#### [PASSAGE TO READ]
San Diego sees spring break spike in air travel despite virus restrictions

Coronavirus

SAN DIEGO — Spring break is leading to a sharp increase in air travel across the U.S. but the coronavirus pandemic adds some complications for vacationers headed to and from San Diego.

Sabrina LoPiccolo says the San Diego International Airport is seeing much more travel as COVID-19 infection rates decrease, colleges let out for break and people take time off work to head out with their kids. “As people are getting vaccinated they’re probably feeling more comfortable,” LoPiccolo added.

The numbers reflect that: Still down from a typical spring break, where as many as 28,000 people pass through the airport every day, about 12,500 daily passengers have headed through San Diego TSA checkpoints in recent weeks. That’s made March the airport’s busiest month since the start of the pandemic.

But even with more residents vaccinated and case rates declining, travelers should keep pandemic restrictions and guidelines in mind.

#### [TASK INSTRUCTIONS]
1. Do these statements agree with the article on spring break air travel in San Diego? Answer yes or no for each, quoting the exact words of the article that decide it.
(a) During a typical spring break, as many as 28,000 people pass through the airport each day.
(b) February was the airport's busiest month since the start of the pandemic.
(c) COVID-19 infection rates are rising as more people travel.
2. Can you reproduce, word for word, the part of the article on spring break air travel in San Diego starting with "The numbers reflect" and going on through "guidelines in mind."?

#### [SOURCE MATERIAL]

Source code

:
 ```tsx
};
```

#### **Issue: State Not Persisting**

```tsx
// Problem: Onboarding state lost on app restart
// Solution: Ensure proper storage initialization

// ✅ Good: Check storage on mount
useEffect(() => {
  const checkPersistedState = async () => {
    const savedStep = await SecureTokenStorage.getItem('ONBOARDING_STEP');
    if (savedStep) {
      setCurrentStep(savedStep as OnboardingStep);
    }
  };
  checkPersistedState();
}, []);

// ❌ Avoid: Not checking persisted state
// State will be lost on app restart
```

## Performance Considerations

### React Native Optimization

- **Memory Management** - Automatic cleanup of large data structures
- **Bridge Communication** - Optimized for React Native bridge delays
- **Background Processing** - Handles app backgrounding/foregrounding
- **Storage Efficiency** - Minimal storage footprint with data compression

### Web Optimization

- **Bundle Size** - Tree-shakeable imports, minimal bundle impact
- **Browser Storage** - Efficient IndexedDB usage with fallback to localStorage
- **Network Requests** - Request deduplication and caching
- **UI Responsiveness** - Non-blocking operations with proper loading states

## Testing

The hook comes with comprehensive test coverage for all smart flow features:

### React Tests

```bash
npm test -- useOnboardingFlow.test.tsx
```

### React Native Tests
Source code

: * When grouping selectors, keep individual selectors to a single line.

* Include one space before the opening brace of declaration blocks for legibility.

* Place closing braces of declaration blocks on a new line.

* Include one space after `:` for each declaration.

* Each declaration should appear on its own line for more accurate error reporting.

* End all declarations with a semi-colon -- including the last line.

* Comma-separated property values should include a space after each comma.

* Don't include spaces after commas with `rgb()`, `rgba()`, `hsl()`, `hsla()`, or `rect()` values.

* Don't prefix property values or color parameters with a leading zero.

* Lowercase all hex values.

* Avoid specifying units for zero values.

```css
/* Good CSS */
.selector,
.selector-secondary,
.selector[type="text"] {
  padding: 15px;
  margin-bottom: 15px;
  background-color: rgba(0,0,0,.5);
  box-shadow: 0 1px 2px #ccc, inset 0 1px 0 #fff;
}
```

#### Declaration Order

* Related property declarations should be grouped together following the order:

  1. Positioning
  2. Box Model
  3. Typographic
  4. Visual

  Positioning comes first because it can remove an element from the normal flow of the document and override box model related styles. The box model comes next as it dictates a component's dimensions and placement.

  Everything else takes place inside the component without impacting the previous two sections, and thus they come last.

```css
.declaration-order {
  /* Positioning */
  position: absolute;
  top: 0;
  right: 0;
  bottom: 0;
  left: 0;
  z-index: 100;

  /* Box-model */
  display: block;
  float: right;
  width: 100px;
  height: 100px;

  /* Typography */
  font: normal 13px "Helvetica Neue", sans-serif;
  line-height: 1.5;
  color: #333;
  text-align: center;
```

#### [EXERCISE SOLUTIONS]
1.
(a) Yes: "where as many as 28,000 people pass through the airport every day"
(b) No: "That’s made March the airport’s busiest month since the start of the pandemic."
(c) No: "as COVID-19 infection rates decrease"

2.
The numbers reflect that: Still down from a typical spring break, where as many as 28,000 people pass through the airport every day, about 12,500 daily passengers have headed through San Diego TSA checkpoints in recent weeks. That’s made March the airport’s busiest month since the start of the pandemic.

But even with more residents vaccinated and case rates declining, travelers should keep pandemic restrictions and guidelines in mind.